Crawley headteacher says mobiles causing pupil anxiety

Young children are viewing more “distressing” content online after becoming addicted to phones during the Covid lockdowns, teachers have said.

Concerns over children spending more time “than ever before” on screens were raised by Ofcom during the pandemic.
Sussex headteacher Sophie Gosden, who has seen pupils’ anxiety rise, said some were sleeping with phones under their pillows.
The government said it was providing support to schools.

Ms Gosden, head teacher at The Mill Primary Academy, Crawley, said online safeguarding incidents requiring teacher involvement had become “a regular occurrence”.

She has hired an extra staff member to join the school’s pastoral team, but said the issue needed “a more strategic view from governmental level and…more money being spent”.

Ms Gosden said if more mental health support for children was not provided, problems would continue into secondary school where youngsters were already becoming “school refusers”.

The Ofcom report, released in August 2020, described how lockdown restrictions left a space in children’s lives which they filled with social media, gaming and watching content.

Ms Gosden said when children returned to school after Covid they “didn’t want to be separated from their mobile phones at night”.
She said: “We’ve had some children in Years 5 and 6 that have slept with their mobile phones under their pillows because they’re frightened of missing out on notifications and they’d wake up in the morning and feel stressed out because they had 62 notifications that they’d feel they’d need to reply to.”

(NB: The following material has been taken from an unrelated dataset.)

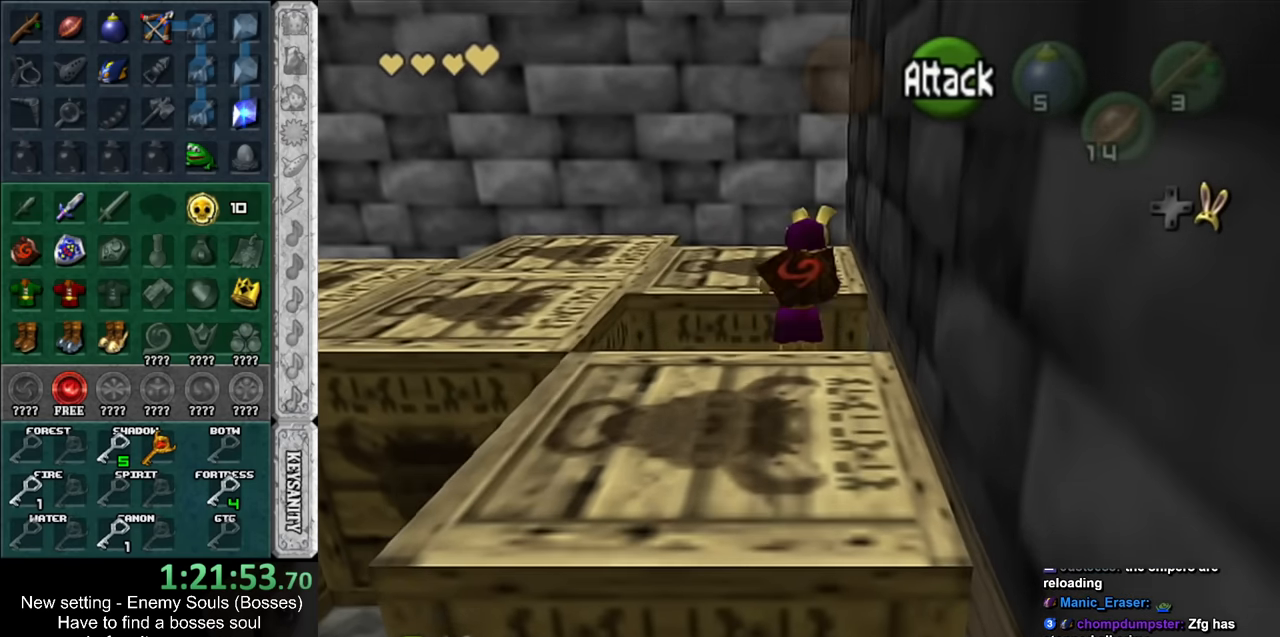
{"buttons": [], "left_stick": "right", "right_stick": "center", "events": [[266, "left_stick", "right"]]}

Dame Rachel de Souza, the Children’s Commissioner for England, believes technology companies need to do more.
She said: “The Online Safety Bill is going through government at the moment. That could be ground-breaking legislation, but I still want those social media companies to step up and do more, thinking of better ways to keep children safe.
“When they know, and I think they do know, the age of children who are online is too young, then they need to get those children offline. It’s their responsibility to do that.”

Luke Savage, from the NSPCC’s Child Safety Online team, said: “We know a huge number of children are being bullied online, or finding concerning or nasty content, often that they’re not even searching for, that they’re stumbling across – and the statistics around all of these issues point to the fact that it’s happening more and more.”

A spokeswoman for the Department for Education said: “Our new world-leading online safety bill will put tough sanctions on internet platforms which fail to protect children from harmful or inappropriate content.
“We are also supporting schools to teach young people about the importance of online safety and positive mental health through the mandatory Relationship, Sex, and Health Education curriculum.
The government is also rolling out training to senior mental health leads in every state school and college by 2025, the spokeswoman added.